Il ne fait pas bon ces temps-ci se promener dans les rues de Londres avec un sac à dos, surtout si on est un petit peu basané.
C’est fou ce que le bouche à oreille décuple les rumeurs. Un écolier qui court mallette au dos après le métro, c’est finalement la gueule du monstre du Loch Ness qui sort du tunnel.
Mais comme la légende du flegme britannique tient bon, les gens sur les trottoirs qui font une crise d’asthme à la suite d’un mouvement de foule ne sont pas des Britanniques, bien entendu.
Par contraste, le 21 juillet, c’est le jour le plus calme et le plus plat de l’année à Liège. Quelques drapeaux flottent mollement aux dernières façades d’un patriotisme affiché. Les rues ressemblent à des lendemains de fête quand les gens se lèvent tard avec la gueule de bois. Sauf que la fête, en principe, c’est aujourd’hui.
Ce manque d’élan est compensé par le remue- ménage place des Palais à Bruxelles où la chamarrure, les drapeaux et les fanfares font penser à un kiosque 1900 près duquel de beaux militaires tournoient autour des dames à crinoline.
Les autorités ont appâté le badaud avec les musées à 1 euro, tandis que les folkloristes de la patrie en danger des 9 provinces convergeaient vers Manneken-Piss. On ne sait si Sandra Kim et le grand Jojo ont rameuté les Communes de la périphérie pour faire nombre ? On le croirait presque…
Les fonctionnaires qui défilent devant le roi adoptent une allure martiale juste le temps qu’il faut pour convaincre. Les gradés saluent. Les ploucs passent, pas toujours au pas. Après l’œil critique des hautes personnalités, la troupe se relâche. Les ventres réapparaissent malgré le ceinturon. Les calvities se devinent sous les bérets. Le côté « on est là pour gagner sa vie » succède au défenseur héroïque dont le rôle saisit parfois le militaire.
On sent l’armée de métier, la gamelle garantie et la classe à 55 ans.
De retour au Carré, par rapport à Bruxelles, c’est le désert. Où sont les gens ?
Si j’en juge par mon manque d’enthousiasme, tous ces Belges, nés Belges de parents et de grands parents de l’ancienne principauté, ne crachent pas sur un jour férié tout en ne sachant qu’en faire. Ils sont chez eux à la télé, à suivre le tour de France.
C’est comme si nous avions passé notre fête nationale le 14 juillet et que l’autre ne nous concernerait pas.

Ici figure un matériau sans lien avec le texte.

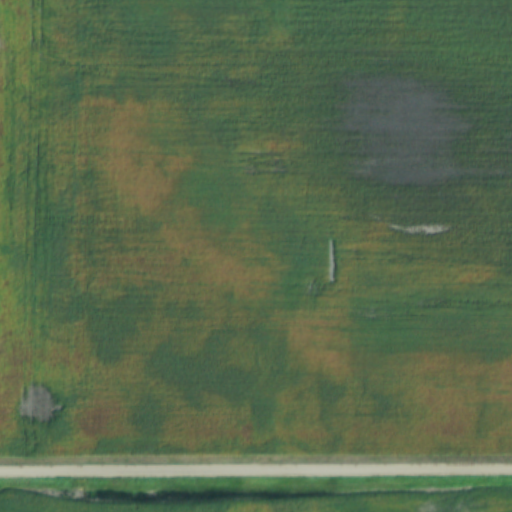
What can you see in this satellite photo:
road: (255, 472)
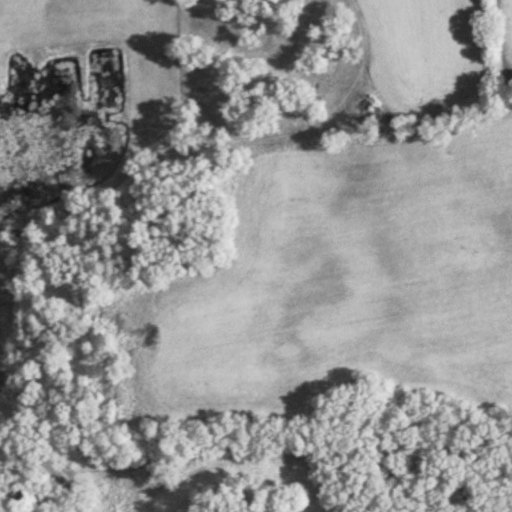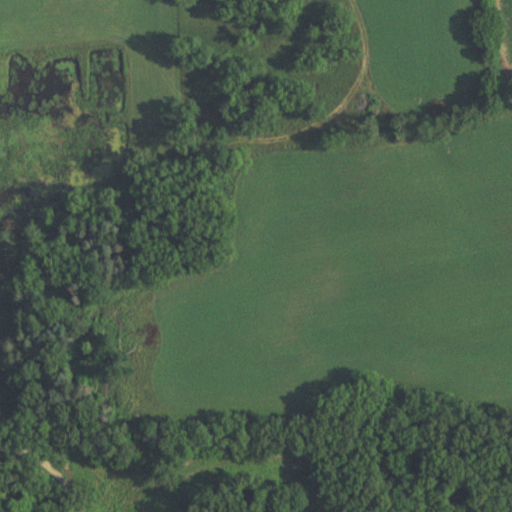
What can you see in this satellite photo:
road: (50, 471)
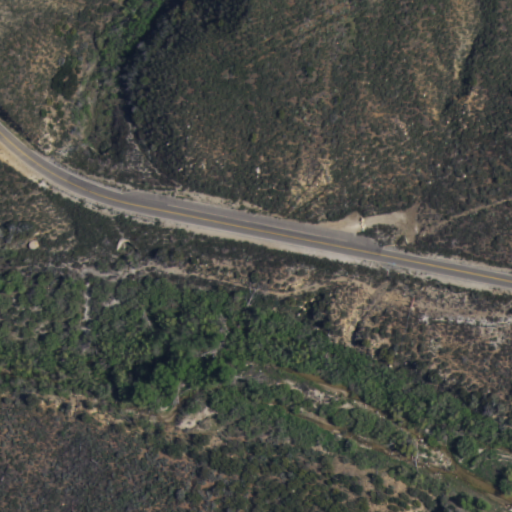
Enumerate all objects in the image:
road: (248, 230)
river: (260, 381)
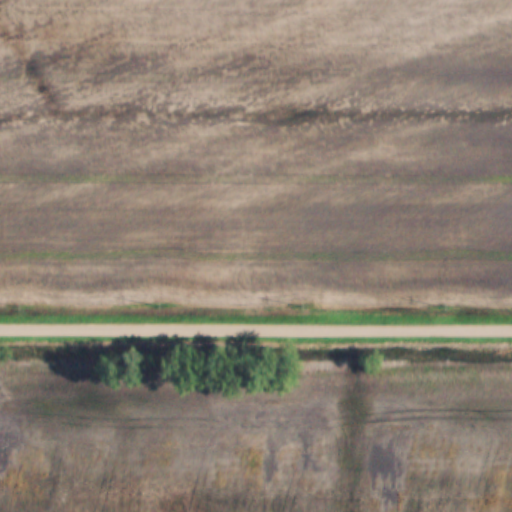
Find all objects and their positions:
crop: (256, 147)
road: (256, 327)
crop: (259, 443)
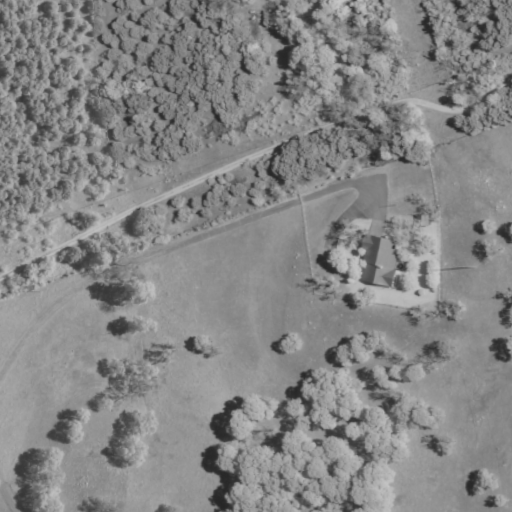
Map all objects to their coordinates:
road: (253, 163)
road: (167, 250)
building: (381, 260)
power tower: (475, 266)
road: (8, 500)
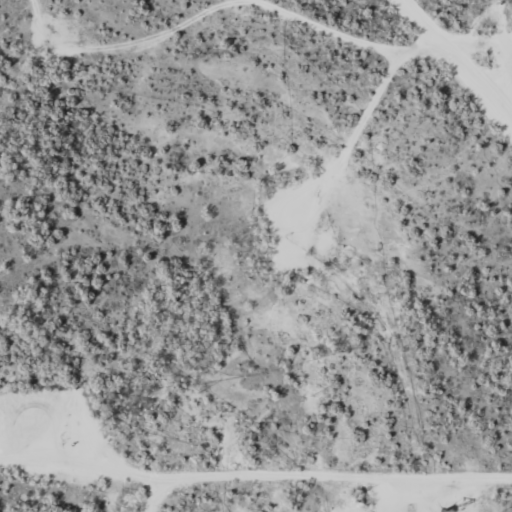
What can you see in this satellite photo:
road: (486, 20)
road: (465, 50)
road: (367, 505)
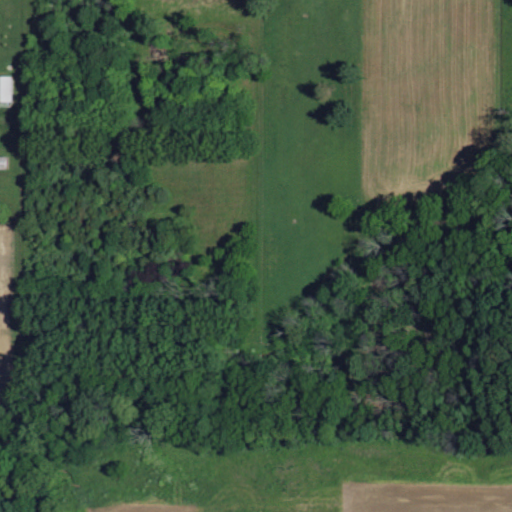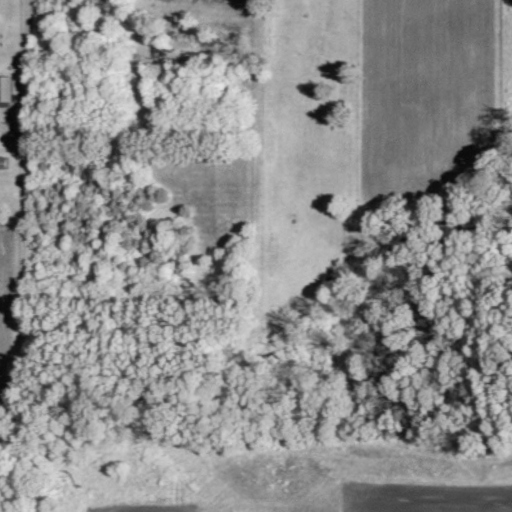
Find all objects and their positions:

Sauf pour quelques pisseurs de copies belgo-belges, la 175me année du bidule se déroule à la liégeoise dans l’espèce de joie mauvaise à regretter la principauté ou pour les nostalgiques du département de l’Ourthe, le moment délicieux où Hoensbroeck, le dernier prince évêque retroussa ses cotes afin de courir derrière les troupes en fuite de son protecteur allemand. C’était en 1789.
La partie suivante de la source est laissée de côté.